[Transcribed page contents]
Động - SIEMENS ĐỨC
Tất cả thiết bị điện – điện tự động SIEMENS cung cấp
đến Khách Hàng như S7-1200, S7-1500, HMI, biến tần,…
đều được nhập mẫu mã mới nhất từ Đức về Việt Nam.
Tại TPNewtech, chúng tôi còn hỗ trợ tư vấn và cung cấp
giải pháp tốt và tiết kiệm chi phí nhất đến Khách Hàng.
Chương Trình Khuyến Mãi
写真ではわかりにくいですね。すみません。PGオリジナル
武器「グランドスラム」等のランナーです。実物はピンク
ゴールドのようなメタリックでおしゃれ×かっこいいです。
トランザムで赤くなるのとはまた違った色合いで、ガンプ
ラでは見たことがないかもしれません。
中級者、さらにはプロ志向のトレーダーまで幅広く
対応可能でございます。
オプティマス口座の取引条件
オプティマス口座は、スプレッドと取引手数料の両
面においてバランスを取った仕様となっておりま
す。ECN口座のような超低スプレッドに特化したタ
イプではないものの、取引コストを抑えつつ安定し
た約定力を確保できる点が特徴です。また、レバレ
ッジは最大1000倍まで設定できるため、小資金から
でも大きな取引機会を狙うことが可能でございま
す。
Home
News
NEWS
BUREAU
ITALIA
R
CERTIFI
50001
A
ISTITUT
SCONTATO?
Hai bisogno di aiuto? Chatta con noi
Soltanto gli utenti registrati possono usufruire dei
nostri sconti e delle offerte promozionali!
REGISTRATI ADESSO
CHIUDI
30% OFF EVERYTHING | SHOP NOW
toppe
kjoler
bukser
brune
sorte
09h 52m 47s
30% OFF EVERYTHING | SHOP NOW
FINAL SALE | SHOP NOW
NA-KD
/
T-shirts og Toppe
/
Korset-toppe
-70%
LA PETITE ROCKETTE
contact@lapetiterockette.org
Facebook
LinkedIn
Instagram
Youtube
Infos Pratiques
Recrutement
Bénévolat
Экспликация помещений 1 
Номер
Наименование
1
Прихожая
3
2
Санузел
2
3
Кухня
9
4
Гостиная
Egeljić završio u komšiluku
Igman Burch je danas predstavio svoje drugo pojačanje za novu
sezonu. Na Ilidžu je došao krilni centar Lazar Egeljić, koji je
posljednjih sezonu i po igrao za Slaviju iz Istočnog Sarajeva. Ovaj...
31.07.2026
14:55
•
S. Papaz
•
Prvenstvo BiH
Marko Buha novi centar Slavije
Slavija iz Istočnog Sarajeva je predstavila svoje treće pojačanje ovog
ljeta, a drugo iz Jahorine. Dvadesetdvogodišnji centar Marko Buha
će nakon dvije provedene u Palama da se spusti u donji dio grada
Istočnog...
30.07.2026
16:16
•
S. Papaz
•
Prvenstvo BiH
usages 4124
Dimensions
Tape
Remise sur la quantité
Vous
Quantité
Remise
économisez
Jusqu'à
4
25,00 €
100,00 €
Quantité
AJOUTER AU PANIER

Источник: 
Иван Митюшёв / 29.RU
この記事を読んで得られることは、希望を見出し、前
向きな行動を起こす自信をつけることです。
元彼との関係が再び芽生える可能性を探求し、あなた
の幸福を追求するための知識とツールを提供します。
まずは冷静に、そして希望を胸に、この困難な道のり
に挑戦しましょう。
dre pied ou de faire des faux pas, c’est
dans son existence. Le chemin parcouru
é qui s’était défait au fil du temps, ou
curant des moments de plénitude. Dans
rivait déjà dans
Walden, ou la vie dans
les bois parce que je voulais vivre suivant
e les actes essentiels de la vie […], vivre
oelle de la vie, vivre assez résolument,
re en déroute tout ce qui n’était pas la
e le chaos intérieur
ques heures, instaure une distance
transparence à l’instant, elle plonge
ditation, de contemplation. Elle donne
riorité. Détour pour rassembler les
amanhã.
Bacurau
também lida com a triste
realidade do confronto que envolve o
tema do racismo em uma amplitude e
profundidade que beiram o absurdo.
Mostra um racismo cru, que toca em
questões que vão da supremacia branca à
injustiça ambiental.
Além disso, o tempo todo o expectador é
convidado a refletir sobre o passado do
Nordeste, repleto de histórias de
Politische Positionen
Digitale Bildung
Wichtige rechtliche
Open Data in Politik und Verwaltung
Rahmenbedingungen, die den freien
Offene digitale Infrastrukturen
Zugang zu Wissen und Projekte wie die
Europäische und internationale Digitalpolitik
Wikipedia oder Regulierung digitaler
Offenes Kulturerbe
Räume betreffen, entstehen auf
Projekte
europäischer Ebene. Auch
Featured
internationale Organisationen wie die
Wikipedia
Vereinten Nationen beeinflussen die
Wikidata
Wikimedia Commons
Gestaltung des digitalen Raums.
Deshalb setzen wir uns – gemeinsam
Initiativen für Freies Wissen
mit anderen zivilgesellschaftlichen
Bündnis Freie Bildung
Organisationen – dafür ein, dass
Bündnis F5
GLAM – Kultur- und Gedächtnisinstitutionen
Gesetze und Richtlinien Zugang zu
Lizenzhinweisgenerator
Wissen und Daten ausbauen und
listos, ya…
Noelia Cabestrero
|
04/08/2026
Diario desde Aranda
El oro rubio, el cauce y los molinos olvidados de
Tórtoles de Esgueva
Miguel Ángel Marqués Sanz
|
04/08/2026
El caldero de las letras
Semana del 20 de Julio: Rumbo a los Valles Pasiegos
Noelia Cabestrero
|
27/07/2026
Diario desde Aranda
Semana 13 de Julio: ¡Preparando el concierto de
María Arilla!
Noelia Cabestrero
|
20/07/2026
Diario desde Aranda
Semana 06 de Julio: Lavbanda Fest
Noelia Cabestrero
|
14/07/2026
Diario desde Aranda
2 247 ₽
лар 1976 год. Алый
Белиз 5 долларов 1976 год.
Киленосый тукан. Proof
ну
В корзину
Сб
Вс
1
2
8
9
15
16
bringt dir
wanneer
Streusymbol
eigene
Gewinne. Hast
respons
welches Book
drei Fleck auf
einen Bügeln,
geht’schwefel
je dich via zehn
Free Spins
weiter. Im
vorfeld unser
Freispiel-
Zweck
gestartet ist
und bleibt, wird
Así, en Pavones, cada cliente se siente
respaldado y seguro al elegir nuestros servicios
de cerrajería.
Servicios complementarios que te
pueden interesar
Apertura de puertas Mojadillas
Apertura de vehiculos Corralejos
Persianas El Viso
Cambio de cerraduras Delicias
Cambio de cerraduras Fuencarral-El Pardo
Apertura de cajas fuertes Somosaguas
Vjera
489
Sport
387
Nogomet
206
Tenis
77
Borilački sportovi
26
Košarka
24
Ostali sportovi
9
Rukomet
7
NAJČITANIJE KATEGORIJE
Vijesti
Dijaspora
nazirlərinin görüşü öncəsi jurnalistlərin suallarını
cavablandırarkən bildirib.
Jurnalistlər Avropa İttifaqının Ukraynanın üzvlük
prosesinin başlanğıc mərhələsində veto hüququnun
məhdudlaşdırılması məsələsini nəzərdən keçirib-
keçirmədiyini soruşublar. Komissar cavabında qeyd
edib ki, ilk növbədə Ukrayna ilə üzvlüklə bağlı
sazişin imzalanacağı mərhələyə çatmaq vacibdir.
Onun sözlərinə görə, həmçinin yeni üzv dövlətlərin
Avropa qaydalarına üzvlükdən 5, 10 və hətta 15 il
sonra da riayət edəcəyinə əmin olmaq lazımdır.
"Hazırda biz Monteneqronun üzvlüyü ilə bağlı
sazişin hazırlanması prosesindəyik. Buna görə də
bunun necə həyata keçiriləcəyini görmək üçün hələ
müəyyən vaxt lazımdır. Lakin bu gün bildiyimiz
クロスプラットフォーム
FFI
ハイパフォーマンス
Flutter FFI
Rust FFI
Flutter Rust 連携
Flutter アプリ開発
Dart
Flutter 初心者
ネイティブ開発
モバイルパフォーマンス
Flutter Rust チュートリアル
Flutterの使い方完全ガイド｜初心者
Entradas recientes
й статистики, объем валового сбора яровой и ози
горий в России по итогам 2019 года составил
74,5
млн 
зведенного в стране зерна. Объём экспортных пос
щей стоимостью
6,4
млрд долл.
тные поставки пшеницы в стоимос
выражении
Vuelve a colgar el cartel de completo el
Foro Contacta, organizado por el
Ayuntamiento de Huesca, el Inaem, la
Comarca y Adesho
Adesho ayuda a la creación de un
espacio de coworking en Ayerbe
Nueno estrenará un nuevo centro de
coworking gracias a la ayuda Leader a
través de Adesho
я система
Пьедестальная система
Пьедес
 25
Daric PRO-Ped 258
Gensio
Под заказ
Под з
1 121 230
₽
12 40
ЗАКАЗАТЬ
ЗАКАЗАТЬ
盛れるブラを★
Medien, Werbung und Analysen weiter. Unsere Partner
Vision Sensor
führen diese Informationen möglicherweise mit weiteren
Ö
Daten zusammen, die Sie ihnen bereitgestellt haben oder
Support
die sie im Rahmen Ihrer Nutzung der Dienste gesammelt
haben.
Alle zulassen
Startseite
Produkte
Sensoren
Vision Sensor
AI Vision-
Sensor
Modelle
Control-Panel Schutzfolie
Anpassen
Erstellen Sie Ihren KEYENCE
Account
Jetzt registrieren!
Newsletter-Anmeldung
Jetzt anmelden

◆ EXERCISE PROMPT:
Write out the stretch of the entries from their start through the line containing "09h 52m 47s", reproducing each line with no changes.

◆ RESULT OF THE EXERCISE:
Động - SIEMENS ĐỨC
Tất cả thiết bị điện – điện tự động SIEMENS cung cấp
đến Khách Hàng như S7-1200, S7-1500, HMI, biến tần,…
đều được nhập mẫu mã mới nhất từ Đức về Việt Nam.
Tại TPNewtech, chúng tôi còn hỗ trợ tư vấn và cung cấp
giải pháp tốt và tiết kiệm chi phí nhất đến Khách Hàng.
Chương Trình Khuyến Mãi
写真ではわかりにくいですね。すみません。PGオリジナル
武器「グランドスラム」等のランナーです。実物はピンク
ゴールドのようなメタリックでおしゃれ×かっこいいです。
トランザムで赤くなるのとはまた違った色合いで、ガンプ
ラでは見たことがないかもしれません。
中級者、さらにはプロ志向のトレーダーまで幅広く
対応可能でございます。
オプティマス口座の取引条件
オプティマス口座は、スプレッドと取引手数料の両
面においてバランスを取った仕様となっておりま
す。ECN口座のような超低スプレッドに特化したタ
イプではないものの、取引コストを抑えつつ安定し
た約定力を確保できる点が特徴です。また、レバレ
ッジは最大1000倍まで設定できるため、小資金から
でも大きな取引機会を狙うことが可能でございま
す。
Home
News
NEWS
BUREAU
ITALIA
R
CERTIFI
50001
A
ISTITUT
SCONTATO?
Hai bisogno di aiuto? Chatta con noi
Soltanto gli utenti registrati possono usufruire dei
nostri sconti e delle offerte promozionali!
REGISTRATI ADESSO
CHIUDI
30% OFF EVERYTHING | SHOP NOW
toppe
kjoler
bukser
brune
sorte
09h 52m 47s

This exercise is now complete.